▶ Task requirements: Transcribe the tail of the listing: start at the line containing "Would you mind" and stop after the last line, keeping every character as is and adding nothing.

>>>

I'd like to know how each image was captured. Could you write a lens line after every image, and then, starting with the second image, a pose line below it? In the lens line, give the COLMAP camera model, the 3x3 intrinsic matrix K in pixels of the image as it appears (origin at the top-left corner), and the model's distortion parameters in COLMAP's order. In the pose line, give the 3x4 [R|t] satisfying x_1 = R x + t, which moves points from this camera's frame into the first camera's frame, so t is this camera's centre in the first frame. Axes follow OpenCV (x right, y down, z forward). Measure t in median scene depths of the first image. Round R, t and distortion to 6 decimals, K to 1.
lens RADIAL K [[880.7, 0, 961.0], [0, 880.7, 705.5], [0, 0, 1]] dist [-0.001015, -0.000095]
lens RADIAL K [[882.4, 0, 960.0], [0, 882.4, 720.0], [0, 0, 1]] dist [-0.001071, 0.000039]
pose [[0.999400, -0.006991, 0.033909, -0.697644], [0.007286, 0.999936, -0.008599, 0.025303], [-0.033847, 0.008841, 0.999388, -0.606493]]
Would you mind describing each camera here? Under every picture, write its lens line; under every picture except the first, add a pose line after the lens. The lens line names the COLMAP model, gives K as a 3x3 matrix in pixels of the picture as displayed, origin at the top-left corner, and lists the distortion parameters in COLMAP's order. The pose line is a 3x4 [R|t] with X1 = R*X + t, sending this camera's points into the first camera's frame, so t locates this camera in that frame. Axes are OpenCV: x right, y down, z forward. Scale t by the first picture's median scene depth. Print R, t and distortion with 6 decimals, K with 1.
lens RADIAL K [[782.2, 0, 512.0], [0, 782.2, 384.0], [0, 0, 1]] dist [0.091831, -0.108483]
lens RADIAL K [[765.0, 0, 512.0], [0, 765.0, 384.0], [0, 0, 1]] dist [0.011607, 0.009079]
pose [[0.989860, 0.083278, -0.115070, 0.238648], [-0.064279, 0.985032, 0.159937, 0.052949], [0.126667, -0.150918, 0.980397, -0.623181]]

<<<

▶ Written solution:
Would you mind describing each camera here? Under every picture, write its lens line; under every picture except the first, add a pose line after the lens. The lens line names the COLMAP model, gives K as a 3x3 matrix in pixels of the picture as displayed, origin at the top-left corner, and lists the distortion parameters in COLMAP's order. The pose line is a 3x4 [R|t] with X1 = R*X + t, sending this camera's points into the first camera's frame, so t locates this camera in that frame. Axes are OpenCV: x right, y down, z forward. Scale t by the first picture's median scene depth. Print R, t and distortion with 6 decimals, K with 1.
lens RADIAL K [[782.2, 0, 512.0], [0, 782.2, 384.0], [0, 0, 1]] dist [0.091831, -0.108483]
lens RADIAL K [[765.0, 0, 512.0], [0, 765.0, 384.0], [0, 0, 1]] dist [0.011607, 0.009079]
pose [[0.989860, 0.083278, -0.115070, 0.238648], [-0.064279, 0.985032, 0.159937, 0.052949], [0.126667, -0.150918, 0.980397, -0.623181]]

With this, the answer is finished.